The problem:
Read the records and gather each line that includes "productivity".

++++++++++++++++++++

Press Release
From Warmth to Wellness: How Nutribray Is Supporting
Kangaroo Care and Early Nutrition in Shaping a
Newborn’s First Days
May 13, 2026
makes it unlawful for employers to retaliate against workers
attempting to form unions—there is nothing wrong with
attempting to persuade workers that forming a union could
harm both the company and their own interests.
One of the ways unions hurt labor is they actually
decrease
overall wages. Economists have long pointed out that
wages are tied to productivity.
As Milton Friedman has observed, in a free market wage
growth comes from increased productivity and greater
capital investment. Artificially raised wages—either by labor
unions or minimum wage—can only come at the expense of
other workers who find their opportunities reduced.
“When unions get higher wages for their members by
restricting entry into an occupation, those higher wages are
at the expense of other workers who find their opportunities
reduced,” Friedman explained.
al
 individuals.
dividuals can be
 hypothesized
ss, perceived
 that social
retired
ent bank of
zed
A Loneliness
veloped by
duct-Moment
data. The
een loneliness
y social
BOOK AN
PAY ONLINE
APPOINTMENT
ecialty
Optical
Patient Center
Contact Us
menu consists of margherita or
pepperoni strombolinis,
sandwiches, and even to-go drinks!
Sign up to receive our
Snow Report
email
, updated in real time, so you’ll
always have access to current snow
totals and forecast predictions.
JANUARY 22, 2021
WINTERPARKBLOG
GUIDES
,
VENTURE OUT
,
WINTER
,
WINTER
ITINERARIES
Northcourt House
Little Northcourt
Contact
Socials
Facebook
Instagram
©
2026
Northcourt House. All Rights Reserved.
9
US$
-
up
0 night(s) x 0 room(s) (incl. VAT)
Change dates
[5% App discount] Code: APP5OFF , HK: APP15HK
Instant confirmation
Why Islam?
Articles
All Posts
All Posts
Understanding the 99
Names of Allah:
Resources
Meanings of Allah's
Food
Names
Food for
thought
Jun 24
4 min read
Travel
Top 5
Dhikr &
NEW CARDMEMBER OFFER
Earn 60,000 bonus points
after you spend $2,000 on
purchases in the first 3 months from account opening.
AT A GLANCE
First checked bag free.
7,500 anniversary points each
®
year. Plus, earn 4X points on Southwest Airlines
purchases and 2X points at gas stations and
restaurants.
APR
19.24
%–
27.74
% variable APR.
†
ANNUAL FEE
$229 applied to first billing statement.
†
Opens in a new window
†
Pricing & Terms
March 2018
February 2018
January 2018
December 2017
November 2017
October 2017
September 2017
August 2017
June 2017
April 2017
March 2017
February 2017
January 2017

++++++++++++++++++++

Result:
wages are tied to productivity.
growth comes from increased productivity and greater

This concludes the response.